52 風が通る

2010.7


 デザイナーの原研哉によれば、部屋は置いてあるものが少ないほど美しいのだそうだ。最近の日本人ほどごちゃごちゃとした家財道具に囲まれて暮らしている国民も少ない。昔の日本では、むしろ部屋には極力ものを置かず、必要に応じて出してくるというのが伝統だったのに、いったいこれはどうしたことかと嘆いている。

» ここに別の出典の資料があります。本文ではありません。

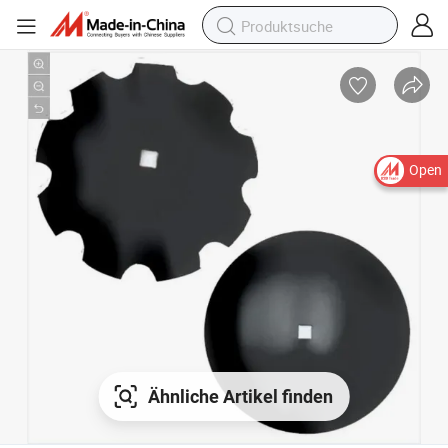
Open
Ähnliche Artikel finden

 ぼくはどちらかというとごちゃごちゃものを置きたがるほうだが、家内はまった逆で、置きたがらない。面白い置き物なんかがあると、ぼくはつい買いたくなるのだが、家内に即座に却下される。だから我が家のリビングはわりあいすっきりしている。わりあいというのは、ぼくが置いたものが完全には排除されていないからだ。家内もそこまで頑なではない。

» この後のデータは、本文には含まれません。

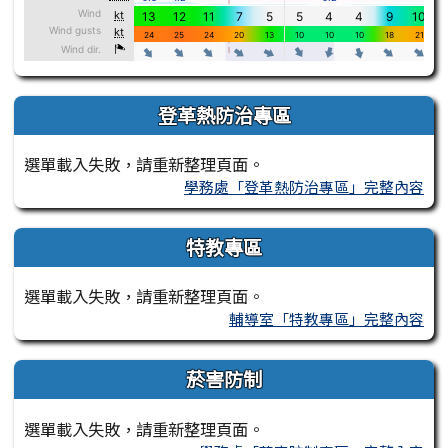
登革熱防治專區
選單載入失敗，請重新整理頁面。
學務處「登革熱防治專區」完整內容
特教專區
選單載入失敗，請重新整理頁面。
輔導室「特教專區」完整內容
菸害防制
選單載入失敗，請重新整理頁面。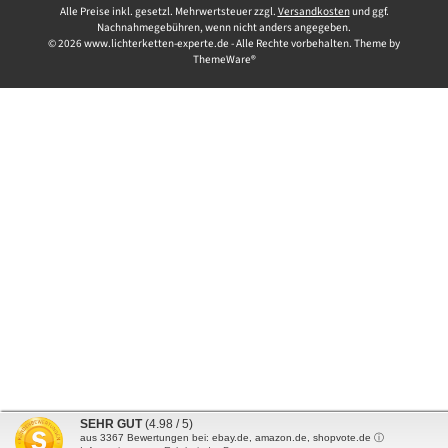
Alle Preise inkl. gesetzl. Mehrwertsteuer zzgl.
Versandkosten
und ggf.
Nachnahmegebühren, wenn nicht anders angegeben.
© 2026 www.lichterketten-experte.de - Alle Rechte vorbehalten. Theme by
ThemeWare®
SEHR GUT
(4.98 / 5)
aus
3367
Bewertungen bei: ebay.de, amazon.de, shopvote.de ⓘ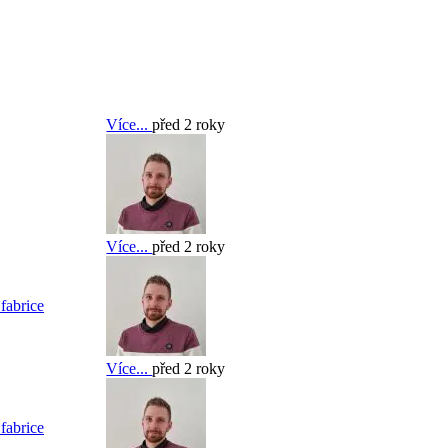
Více...
před 2 roky
Více...
před 2 roky
fabrice
Více...
před 2 roky
fabrice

 でもねえ、あの張り子の虎もいらないんだけどなあ、それに変な果物みたいな置き物もと、つぶやくこともある。いつか捨ててしまいたいと、虎視眈々とチャンスをうかがっているらしい。

 ぼくの書斎も、最近古い本を次々とPDFファイル化しているので、今までぎっしり本が詰まっていた本棚に少しずつすきまができてきた。以前にもちょっと書いたが、すきまというのはいいものだ。見ているだけでなんだか心に風が通るような気がする。その上、なくてもいい本が次々と発見されるようになった。すきまはすきまを生むものらしい。

 そういえば、昨日テレビでイタリアのベネチアの街中を歩き回る番組をやっていたが、ある住民が屋上のベランダのような所で、ベネチアには空き地がないから、ときどき息苦しくなるの、だからここにくるのよ、なんて言っていた。そう言われてみると、どこからどこまでが個人の家だか分からないほど家が長屋のようにくっつき合ったベネチアの街並みは、一見美しいが、確かに息苦しくもなるだろうなあと納得された。

 日本人の部屋は、ごちゃごちゃとしているかもしれないが、日本の家屋は、一戸建ての場合には、どんなに狭い家でもちょっとした庭がある。そこにごちゃごちゃと植物を植えたとしても、それでもそこにはすきまがあり、風が通る。

 一日の中にも、やはりこんなすきまがあったほうがいい。あいた時間を無理にうめなくても、ただ何となくボンヤリしていることも大事だ。

 大事だけれども、これが実は難しい。すきまに物を置きたくなるように、ぼくらはすぐに何か「有益」なことをしたくなる。それをグッとこらえて、ボンヤリするには高等技術を要するようだ。